I myself, have struggled with the issues of scale in health data whereby social and geographical scales interact but are very complex to model. The choice and use of scale naturally impacts the results of the analysis, and its limitations and complexities have been widely acknowledged in the human geography literature (Goodchild and Proctor, 1997, Longley and Batty, 1996, Sheppard and McMaster, 2003 and Atkinson and Tate, 2000). Indeed, even the terminology has different meanings, describing the same spatial data, a geographer may refer to it as small scale whereas an ecologist could refer to it as large scale. Therefore, representations of scale are something we should consider in our problem scenarios and discussed in the user interviews.
To use an example from health care: commonly web-mapping applications in health simply present data at one scale – so having a zoom function can be redundant functionality as the map never changes. What you often see is a thematic map showing the level of deprivation for a particular administrative boundary layered on top of a reference map but the detail in the thematic map never varies regardless of the level of zoom. If we were developing a health scenario around diabetes, what would be great to see is the layers change from household risk when the user is zoomed into the building detail on the map and then as you progressively zoom out the data changes. So with different zoom levels the data changes scale from individual to street to output area to lower super output area etc in line with the scaling of administrative boundaries/ policy decision making in the UK. This type of zooming would illustrate to new users of GIS, the issues of scale that experienced users of GIS take for granted.

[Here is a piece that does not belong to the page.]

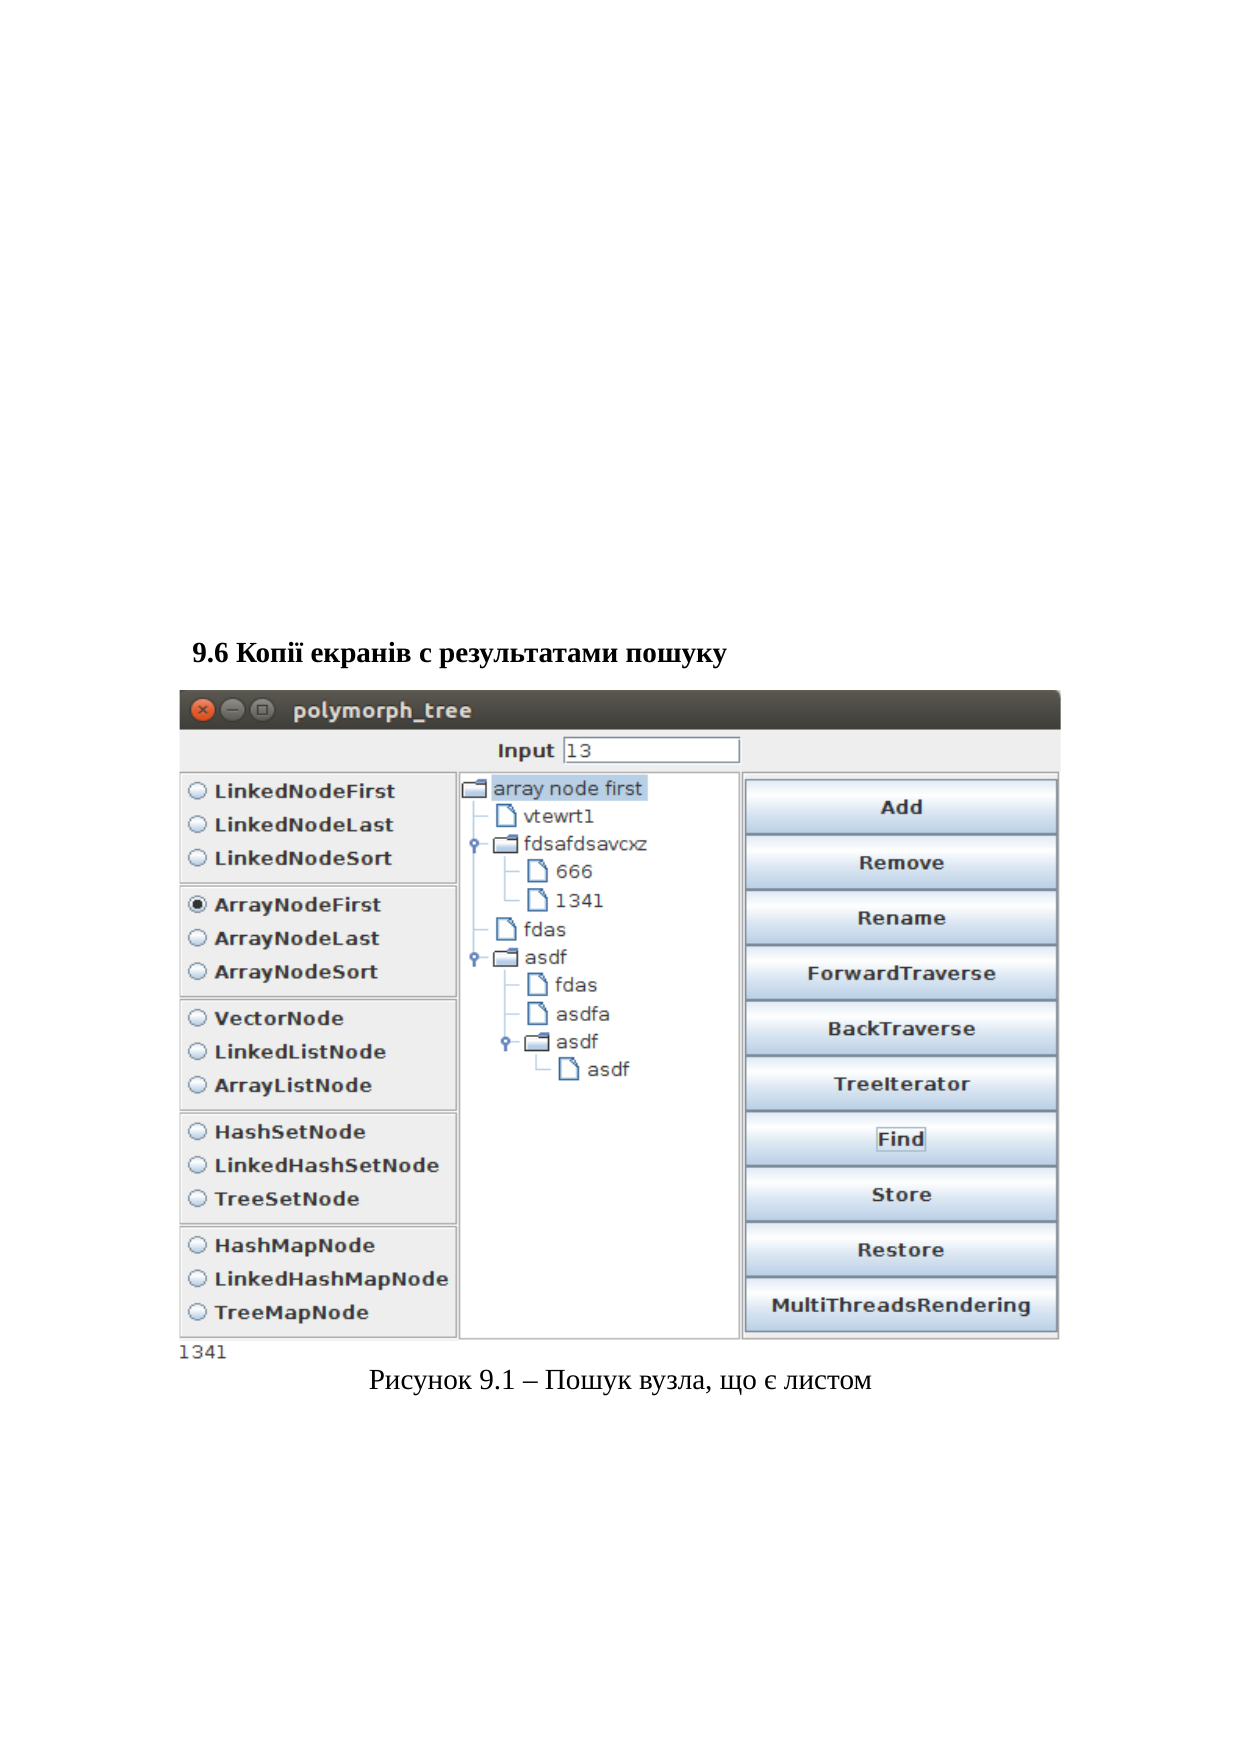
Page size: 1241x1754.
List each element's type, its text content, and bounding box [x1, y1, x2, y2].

text 9.6 Копії екранів с результатами пошуку [118, 636, 1122, 669]
picture [179, 690, 1061, 1363]
text Рисунок 9.1 – Пошук вузла, що є листом [118, 690, 1122, 1396]
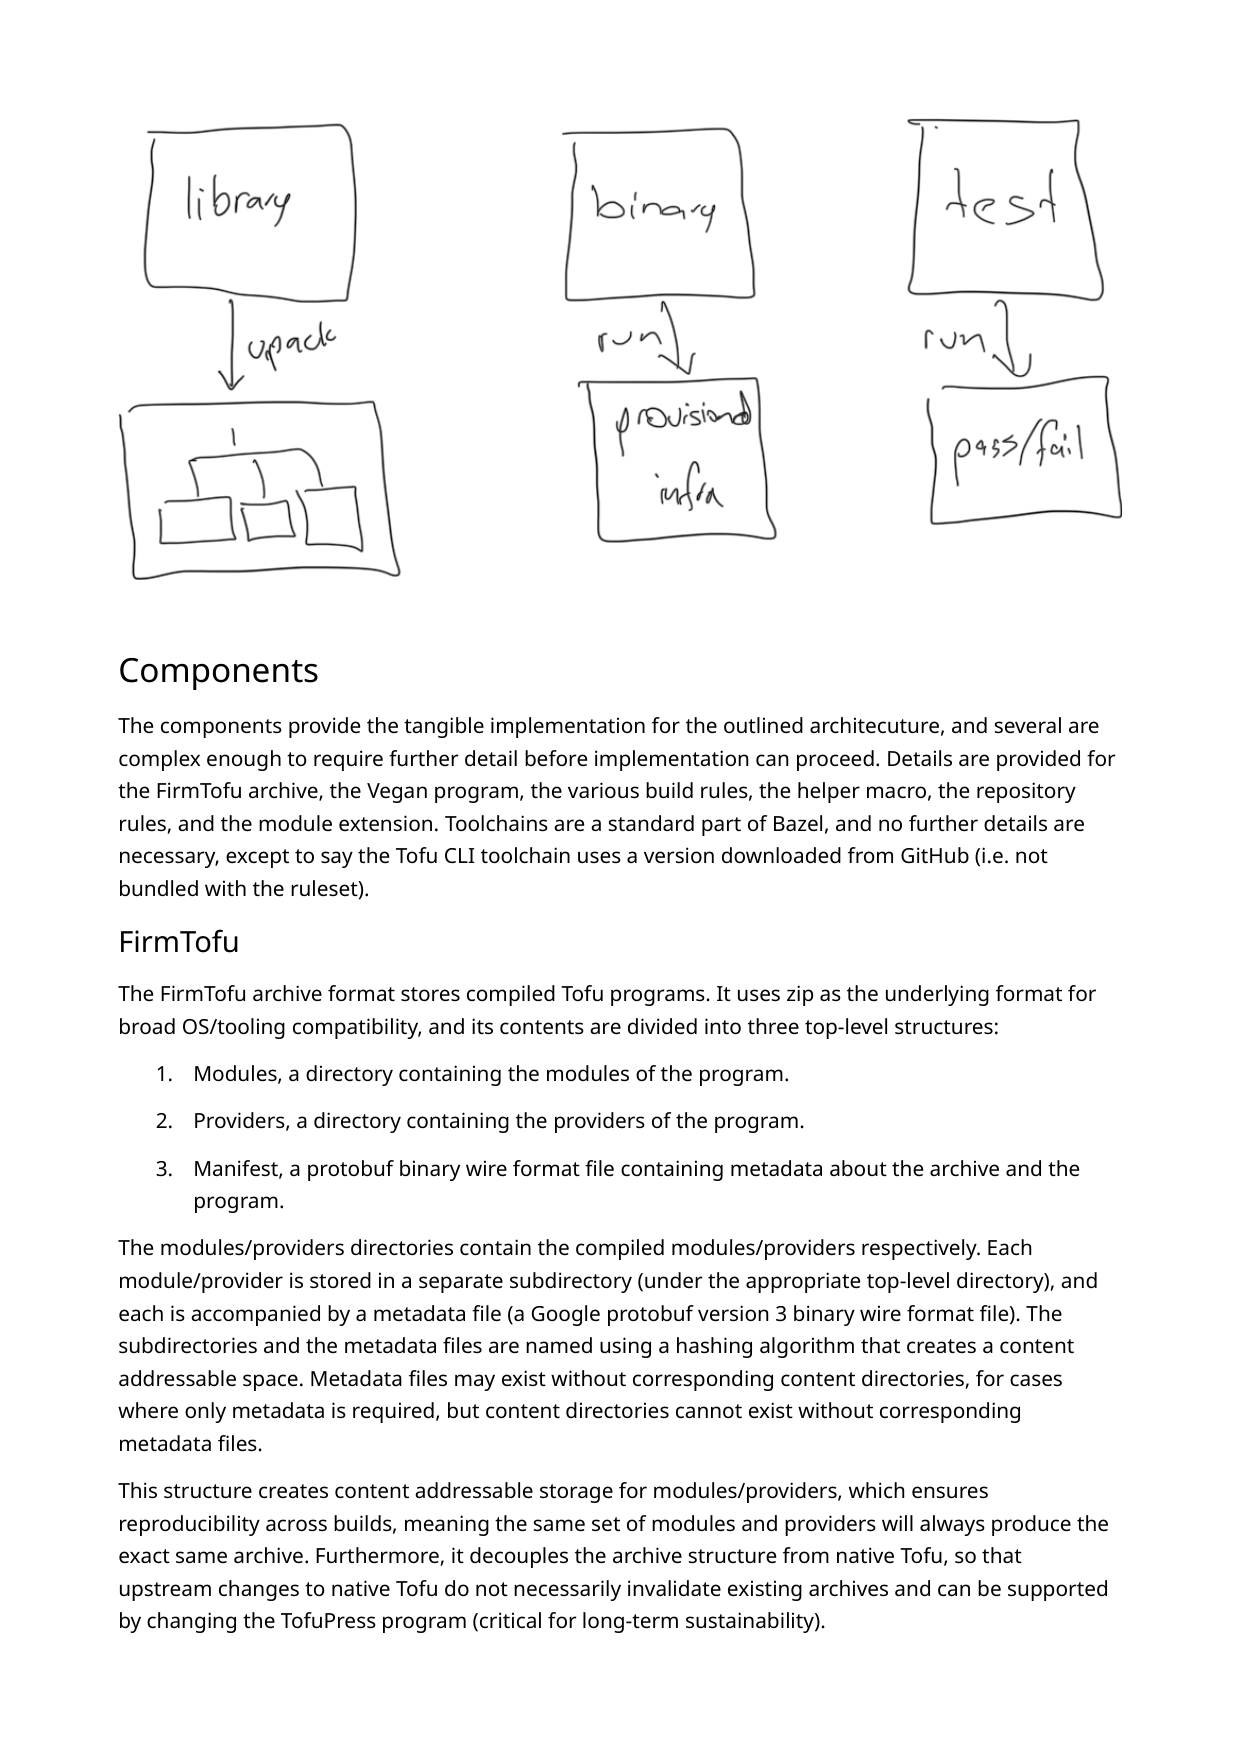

Taking this one-step further, what would be nice is to have a zoom function that corresponds more to functional scale (similar to what Claire suggested in the post relating to the use of scale in biology). With functional scales of analysis, data are summarised and generalised according to the spheres of influence associated to the phenomena being mapped. So in the diabetes example risk data would be organised by the individual, neighbourhood community, GP catchments, (GP Constoria), hospital catchments etc.